Writer: Lucy Kirkwood
Director: Lucy Morrison
If you have booked tickets to see That Is Not Who I Am, new writer Dave Davidson’s thriller about identity theft, prepare to be surprised or perhaps, disappointed. No, it is not yet another cancellation due to Covid; the reason is that neither the play nor the playwright actually exists. They are no more than a smokescreen for the real play, Lucy Kirkwood’s Rapture, a work which we are told is deemed to be so explosive that its mere existence needed to be kept under wraps.
Kirkwood showed all the instincts of an investigative journalist when sifting through video evidence from the 1989 Tiananmen Square massacre to find inspiration for her 2013 hit drama, Chimerica. Here, she uses similar techniques to probe events much closer to home in the United Kingdom in revealing the story of Noah and Celeste Quilter from their first meeting on a blind date in 2011 through to a conclusion in December 2021. Spoilers will be avoided in the review which follows.
Noah is an ex-serviceman, Celeste a nurse in the National Health Service. Their dinner date is awkward, but they find chemistry and boast afterwards that they left the restaurant without paying the bill; Kirkwood quotes evidence to suggest that this version of events could be untrue. So all is not what it seems, but, more concerning, the couple sense that their innocent conversation is being overheard. They go on to move in together, marry and have a baby daughter, building a home in which they have only each other to interact with and trust. All the time, their paranoia about being listened to and watched grows.
Played by Jake Davies and Siena Kelly, Noah and Celeste are simply “two of us”, living ordinary, unremarkable lives. As such, they are completely believable and it takes interjections by Kirkwood herself, played by Priyanga Burford, as narrator to remind us that something is dreadfully amiss.
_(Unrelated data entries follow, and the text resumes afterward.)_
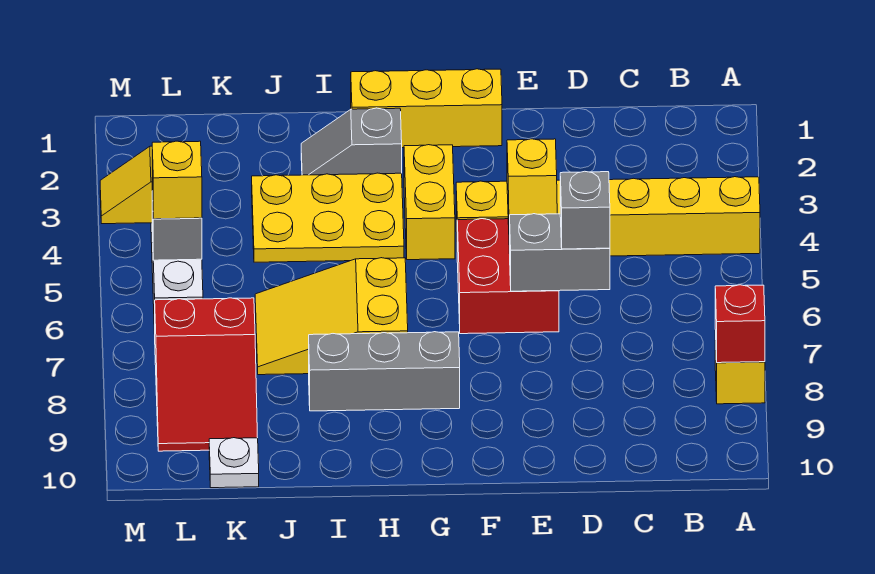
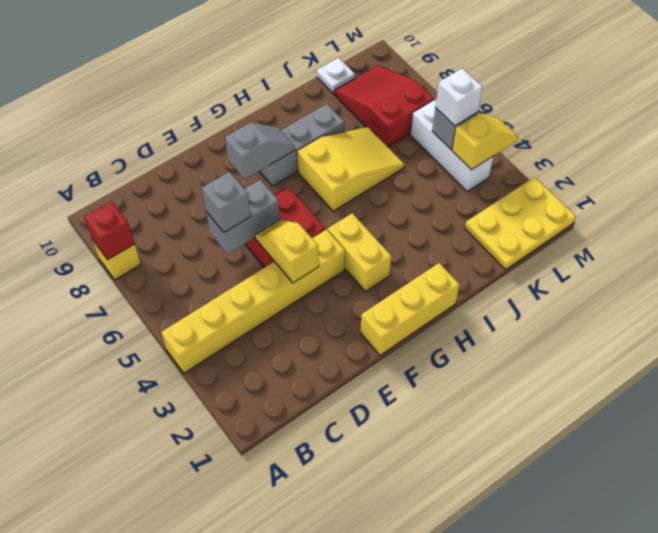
grey slope H2:I2 level 1 top H -> grey slope F8:G8 level 2 top F
yellow plate H3:J4 level 1 -> yellow plate K1:M2 level 1
yellow brick L5 level 3 -> white brick L5 level 3

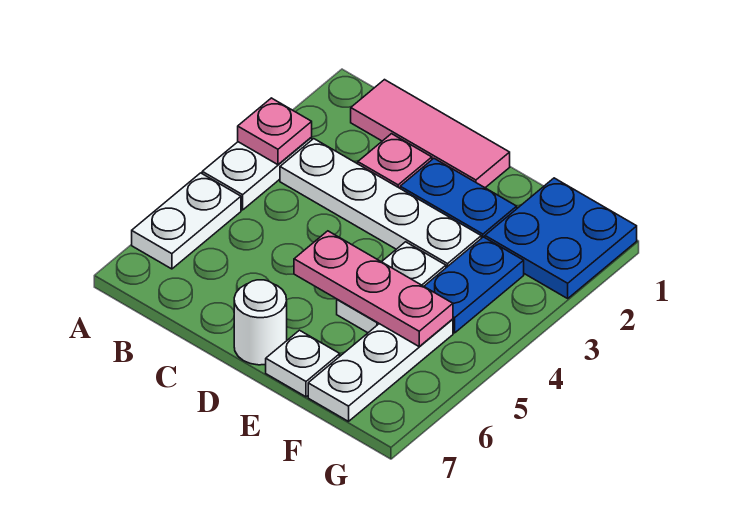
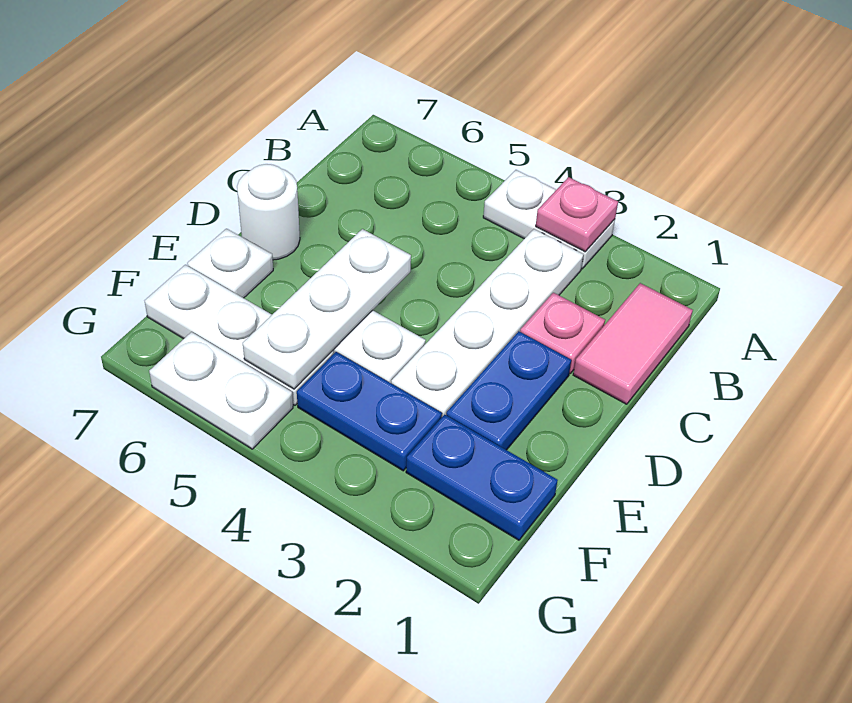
white plate A5:A6 level 1 -> white plate G5:G6 level 1
pink tile B1:D1 level 1 -> pink tile B1:C1 level 1
pink plate D5:F5 level 2 -> white plate D5:F5 level 2
blue plate F1:G2 level 1 -> blue plate F1:F2 level 1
Burford’s anxious tone and urgent delivery ratchet up tension as we watch the couple transform from sceptics who question the establishment, climate change, the pandemic and so on, into neo revolutionaries with almost a million followers on their You Tube channel.
Working together, the writer and director Lucy Morrison make thrilling theatre. Designer Naomi Dawson’s ingenious revolving set frames the claustrophobic world of a couple glued together, with the narrator and stagehands roaming around outside it to suggest constant intrusions on their privacy. Their minds become taken over by conspiracy theories and every conspiracy theory is seen to be part of a bigger conspiracy theory
Ironically, Kirkwood’s play is itself planting a conspiracy theory and, cleverly, she casts doubt on the conclusions which she is reaching. She invites us to trust in the thoroughness of her research, make our own decisions, mull over the implications thereof and then shudder.